### [DATA EXCERPTS]
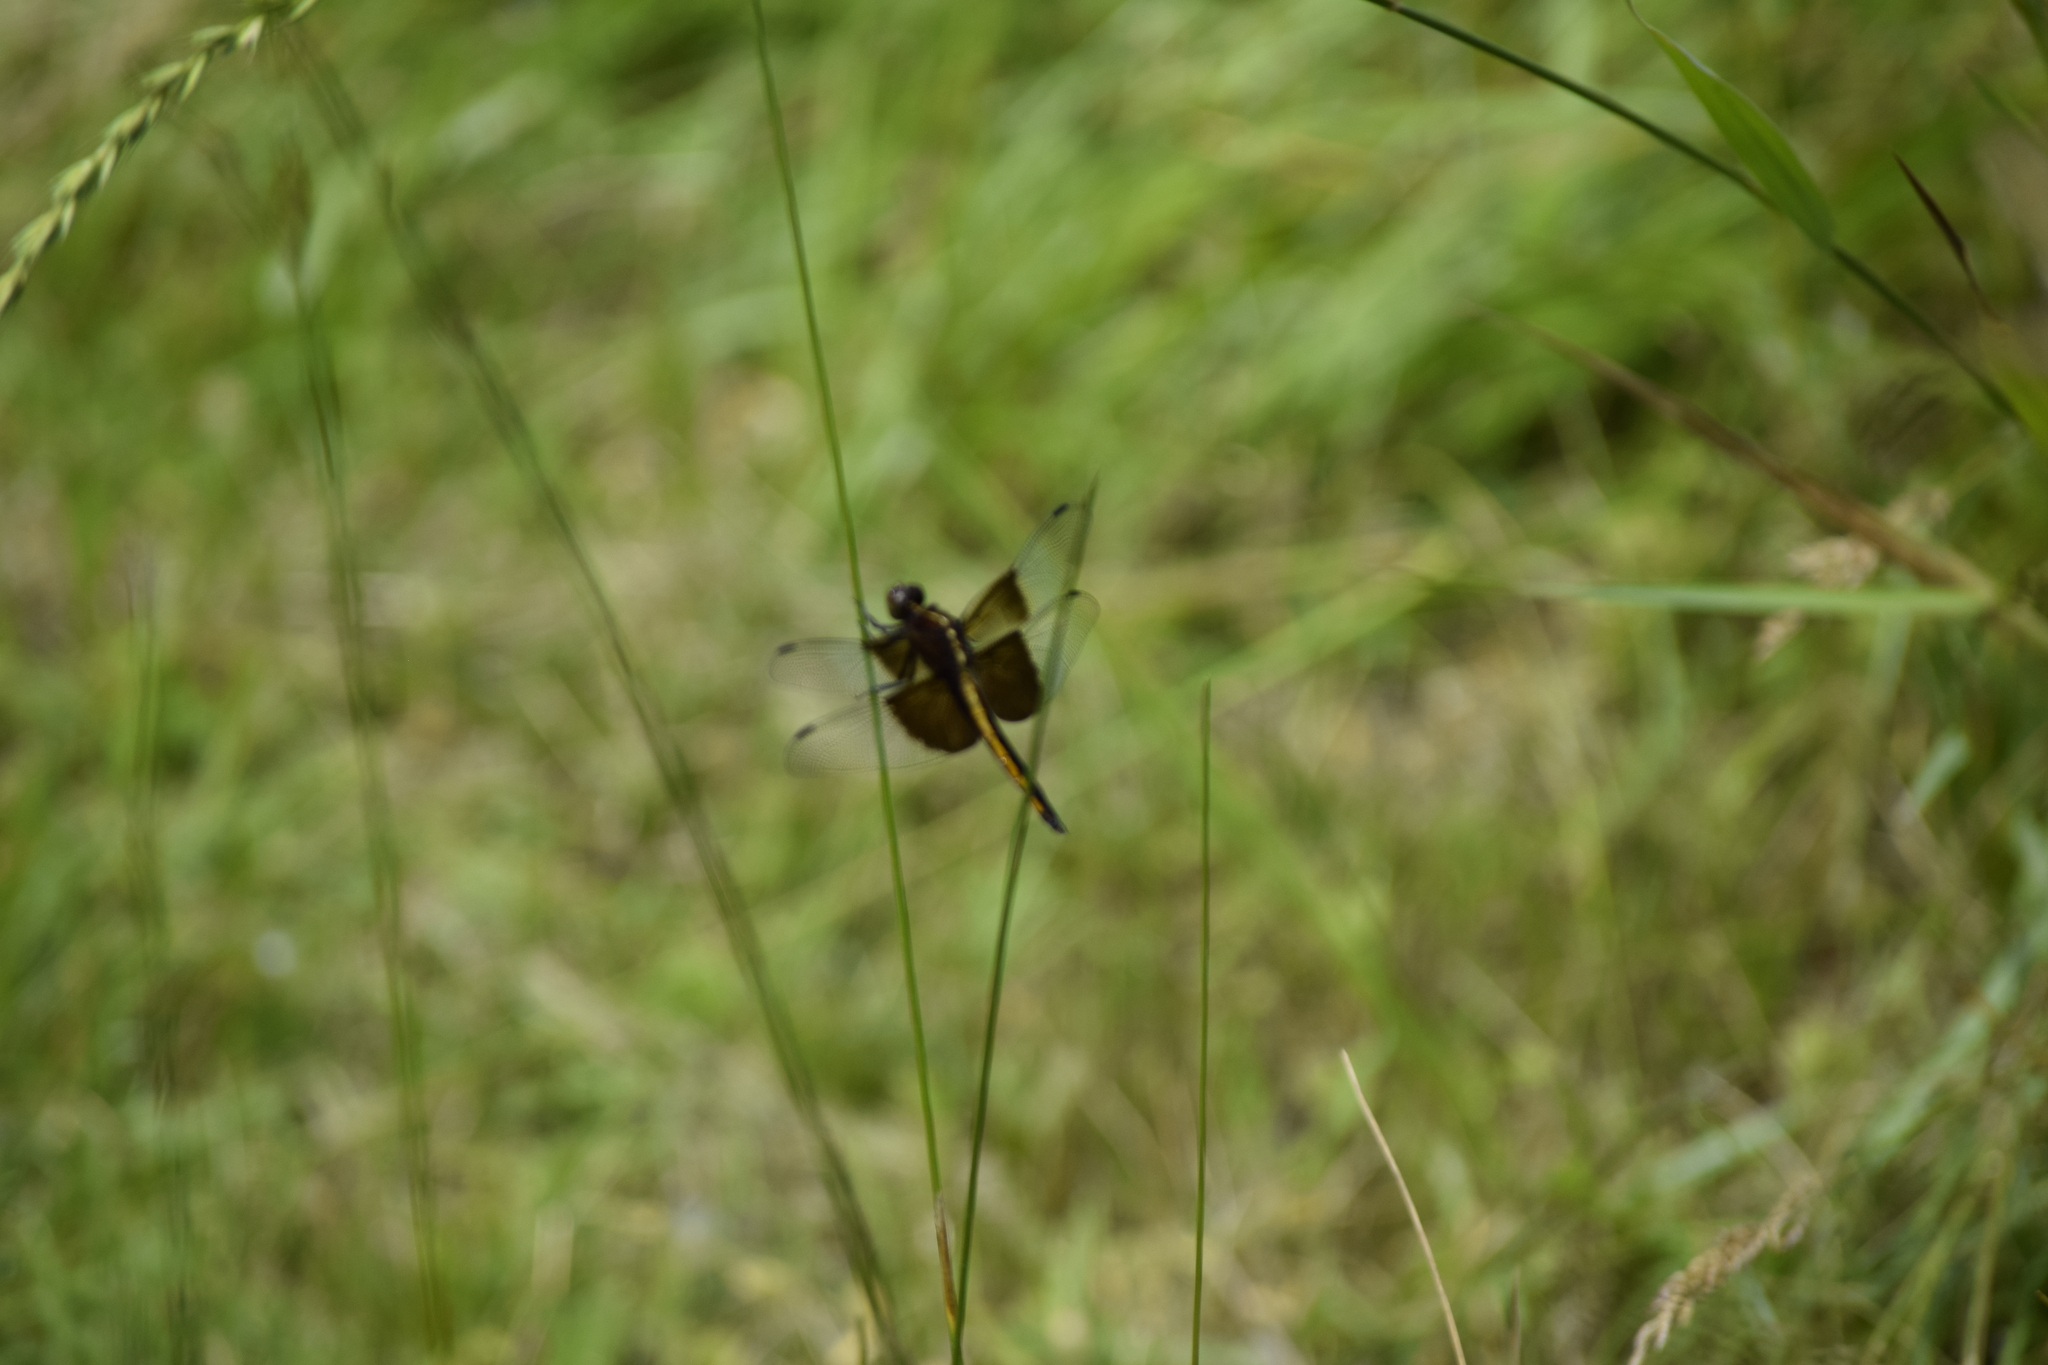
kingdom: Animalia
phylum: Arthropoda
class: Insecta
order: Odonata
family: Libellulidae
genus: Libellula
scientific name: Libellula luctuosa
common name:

### [INSTRUCTIONS TO FOLLOW]
Starting with the line containing "order: Odonata" and going on through the end of the records, write those lines out again with "common name" swapped for "vernacular name" and nothing else changed. Give only those lines.

### [RESULT OF THE TASK]
order: Odonata
family: Libellulidae
genus: Libellula
scientific name: Libellula luctuosa
vernacular name:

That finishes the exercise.